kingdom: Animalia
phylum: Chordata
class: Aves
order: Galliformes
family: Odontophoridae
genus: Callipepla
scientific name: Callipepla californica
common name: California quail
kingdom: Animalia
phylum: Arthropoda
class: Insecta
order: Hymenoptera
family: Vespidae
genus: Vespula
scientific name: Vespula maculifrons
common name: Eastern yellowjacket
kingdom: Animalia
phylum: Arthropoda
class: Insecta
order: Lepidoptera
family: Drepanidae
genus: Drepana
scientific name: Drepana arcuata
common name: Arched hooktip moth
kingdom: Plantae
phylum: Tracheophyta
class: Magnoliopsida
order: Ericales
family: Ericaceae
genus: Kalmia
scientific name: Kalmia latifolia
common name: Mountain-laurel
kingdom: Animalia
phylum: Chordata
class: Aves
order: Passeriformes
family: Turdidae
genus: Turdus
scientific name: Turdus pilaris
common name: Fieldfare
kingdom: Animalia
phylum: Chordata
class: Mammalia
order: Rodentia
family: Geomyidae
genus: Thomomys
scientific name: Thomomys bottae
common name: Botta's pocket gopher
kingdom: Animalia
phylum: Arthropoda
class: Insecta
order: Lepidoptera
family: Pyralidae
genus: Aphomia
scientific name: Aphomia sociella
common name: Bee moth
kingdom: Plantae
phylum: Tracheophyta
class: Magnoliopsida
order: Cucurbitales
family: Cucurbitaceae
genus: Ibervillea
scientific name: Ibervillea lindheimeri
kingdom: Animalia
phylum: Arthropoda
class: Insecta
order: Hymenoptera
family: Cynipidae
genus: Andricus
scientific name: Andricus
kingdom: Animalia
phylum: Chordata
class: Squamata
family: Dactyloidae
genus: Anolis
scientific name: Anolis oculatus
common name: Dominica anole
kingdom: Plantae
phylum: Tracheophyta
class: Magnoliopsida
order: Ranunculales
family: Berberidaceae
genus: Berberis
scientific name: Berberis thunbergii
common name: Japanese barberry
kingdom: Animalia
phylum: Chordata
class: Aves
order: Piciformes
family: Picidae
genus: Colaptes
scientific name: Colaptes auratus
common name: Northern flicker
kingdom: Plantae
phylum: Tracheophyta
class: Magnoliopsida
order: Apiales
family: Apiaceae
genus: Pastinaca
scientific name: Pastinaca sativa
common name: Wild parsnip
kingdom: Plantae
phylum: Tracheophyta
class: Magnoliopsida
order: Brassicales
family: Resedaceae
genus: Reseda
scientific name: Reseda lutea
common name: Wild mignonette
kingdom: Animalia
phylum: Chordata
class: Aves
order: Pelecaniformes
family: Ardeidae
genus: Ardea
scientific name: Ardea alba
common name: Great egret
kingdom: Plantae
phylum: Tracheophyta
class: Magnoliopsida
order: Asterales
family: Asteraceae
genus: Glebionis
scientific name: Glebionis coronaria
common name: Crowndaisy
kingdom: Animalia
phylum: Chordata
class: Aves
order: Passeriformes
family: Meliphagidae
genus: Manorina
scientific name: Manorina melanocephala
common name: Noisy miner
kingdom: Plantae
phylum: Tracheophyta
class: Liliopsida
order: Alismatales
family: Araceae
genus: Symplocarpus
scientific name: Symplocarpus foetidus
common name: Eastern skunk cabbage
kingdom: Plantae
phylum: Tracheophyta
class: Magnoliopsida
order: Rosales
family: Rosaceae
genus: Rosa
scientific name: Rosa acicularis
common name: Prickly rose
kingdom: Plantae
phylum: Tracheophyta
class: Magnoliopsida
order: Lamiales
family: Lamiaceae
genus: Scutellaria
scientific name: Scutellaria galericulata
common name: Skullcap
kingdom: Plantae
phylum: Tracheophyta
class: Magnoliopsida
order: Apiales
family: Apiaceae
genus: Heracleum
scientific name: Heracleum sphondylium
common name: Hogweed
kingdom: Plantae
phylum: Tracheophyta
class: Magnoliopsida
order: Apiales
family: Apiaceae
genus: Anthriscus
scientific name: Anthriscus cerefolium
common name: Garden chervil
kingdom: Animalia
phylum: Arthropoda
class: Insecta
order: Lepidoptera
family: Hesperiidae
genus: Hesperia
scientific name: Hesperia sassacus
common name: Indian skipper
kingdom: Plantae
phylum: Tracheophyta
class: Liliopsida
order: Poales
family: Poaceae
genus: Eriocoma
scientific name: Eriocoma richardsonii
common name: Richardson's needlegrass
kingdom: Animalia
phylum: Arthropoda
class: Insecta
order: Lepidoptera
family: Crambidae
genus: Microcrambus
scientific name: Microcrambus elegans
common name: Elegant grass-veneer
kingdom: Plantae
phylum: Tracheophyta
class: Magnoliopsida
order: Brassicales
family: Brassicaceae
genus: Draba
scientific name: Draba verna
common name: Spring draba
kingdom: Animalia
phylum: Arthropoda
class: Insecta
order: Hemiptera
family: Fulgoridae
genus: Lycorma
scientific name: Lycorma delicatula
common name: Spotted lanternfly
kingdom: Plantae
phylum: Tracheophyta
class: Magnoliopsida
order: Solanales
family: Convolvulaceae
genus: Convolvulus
--
-- DIRECTIVE --
Reproduce the entire listing above verbatim, keeping every line in its original order.

-- OUTPUT BELOW --
kingdom: Animalia
phylum: Chordata
class: Aves
order: Galliformes
family: Odontophoridae
genus: Callipepla
scientific name: Callipepla californica
common name: California quail
kingdom: Animalia
phylum: Arthropoda
class: Insecta
order: Hymenoptera
family: Vespidae
genus: Vespula
scientific name: Vespula maculifrons
common name: Eastern yellowjacket
kingdom: Animalia
phylum: Arthropoda
class: Insecta
order: Lepidoptera
family: Drepanidae
genus: Drepana
scientific name: Drepana arcuata
common name: Arched hooktip moth
kingdom: Plantae
phylum: Tracheophyta
class: Magnoliopsida
order: Ericales
family: Ericaceae
genus: Kalmia
scientific name: Kalmia latifolia
common name: Mountain-laurel
kingdom: Animalia
phylum: Chordata
class: Aves
order: Passeriformes
family: Turdidae
genus: Turdus
scientific name: Turdus pilaris
common name: Fieldfare
kingdom: Animalia
phylum: Chordata
class: Mammalia
order: Rodentia
family: Geomyidae
genus: Thomomys
scientific name: Thomomys bottae
common name: Botta's pocket gopher
kingdom: Animalia
phylum: Arthropoda
class: Insecta
order: Lepidoptera
family: Pyralidae
genus: Aphomia
scientific name: Aphomia sociella
common name: Bee moth
kingdom: Plantae
phylum: Tracheophyta
class: Magnoliopsida
order: Cucurbitales
family: Cucurbitaceae
genus: Ibervillea
scientific name: Ibervillea lindheimeri
kingdom: Animalia
phylum: Arthropoda
class: Insecta
order: Hymenoptera
family: Cynipidae
genus: Andricus
scientific name: Andricus
kingdom: Animalia
phylum: Chordata
class: Squamata
family: Dactyloidae
genus: Anolis
scientific name: Anolis oculatus
common name: Dominica anole
kingdom: Plantae
phylum: Tracheophyta
class: Magnoliopsida
order: Ranunculales
family: Berberidaceae
genus: Berberis
scientific name: Berberis thunbergii
common name: Japanese barberry
kingdom: Animalia
phylum: Chordata
class: Aves
order: Piciformes
family: Picidae
genus: Colaptes
scientific name: Colaptes auratus
common name: Northern flicker
kingdom: Plantae
phylum: Tracheophyta
class: Magnoliopsida
order: Apiales
family: Apiaceae
genus: Pastinaca
scientific name: Pastinaca sativa
common name: Wild parsnip
kingdom: Plantae
phylum: Tracheophyta
class: Magnoliopsida
order: Brassicales
family: Resedaceae
genus: Reseda
scientific name: Reseda lutea
common name: Wild mignonette
kingdom: Animalia
phylum: Chordata
class: Aves
order: Pelecaniformes
family: Ardeidae
genus: Ardea
scientific name: Ardea alba
common name: Great egret
kingdom: Plantae
phylum: Tracheophyta
class: Magnoliopsida
order: Asterales
family: Asteraceae
genus: Glebionis
scientific name: Glebionis coronaria
common name: Crowndaisy
kingdom: Animalia
phylum: Chordata
class: Aves
order: Passeriformes
family: Meliphagidae
genus: Manorina
scientific name: Manorina melanocephala
common name: Noisy miner
kingdom: Plantae
phylum: Tracheophyta
class: Liliopsida
order: Alismatales
family: Araceae
genus: Symplocarpus
scientific name: Symplocarpus foetidus
common name: Eastern skunk cabbage
kingdom: Plantae
phylum: Tracheophyta
class: Magnoliopsida
order: Rosales
family: Rosaceae
genus: Rosa
scientific name: Rosa acicularis
common name: Prickly rose
kingdom: Plantae
phylum: Tracheophyta
class: Magnoliopsida
order: Lamiales
family: Lamiaceae
genus: Scutellaria
scientific name: Scutellaria galericulata
common name: Skullcap
kingdom: Plantae
phylum: Tracheophyta
class: Magnoliopsida
order: Apiales
family: Apiaceae
genus: Heracleum
scientific name: Heracleum sphondylium
common name: Hogweed
kingdom: Plantae
phylum: Tracheophyta
class: Magnoliopsida
order: Apiales
family: Apiaceae
genus: Anthriscus
scientific name: Anthriscus cerefolium
common name: Garden chervil
kingdom: Animalia
phylum: Arthropoda
class: Insecta
order: Lepidoptera
family: Hesperiidae
genus: Hesperia
scientific name: Hesperia sassacus
common name: Indian skipper
kingdom: Plantae
phylum: Tracheophyta
class: Liliopsida
order: Poales
family: Poaceae
genus: Eriocoma
scientific name: Eriocoma richardsonii
common name: Richardson's needlegrass
kingdom: Animalia
phylum: Arthropoda
class: Insecta
order: Lepidoptera
family: Crambidae
genus: Microcrambus
scientific name: Microcrambus elegans
common name: Elegant grass-veneer
kingdom: Plantae
phylum: Tracheophyta
class: Magnoliopsida
order: Brassicales
family: Brassicaceae
genus: Draba
scientific name: Draba verna
common name: Spring draba
kingdom: Animalia
phylum: Arthropoda
class: Insecta
order: Hemiptera
family: Fulgoridae
genus: Lycorma
scientific name: Lycorma delicatula
common name: Spotted lanternfly
kingdom: Plantae
phylum: Tracheophyta
class: Magnoliopsida
order: Solanales
family: Convolvulaceae
genus: Convolvulus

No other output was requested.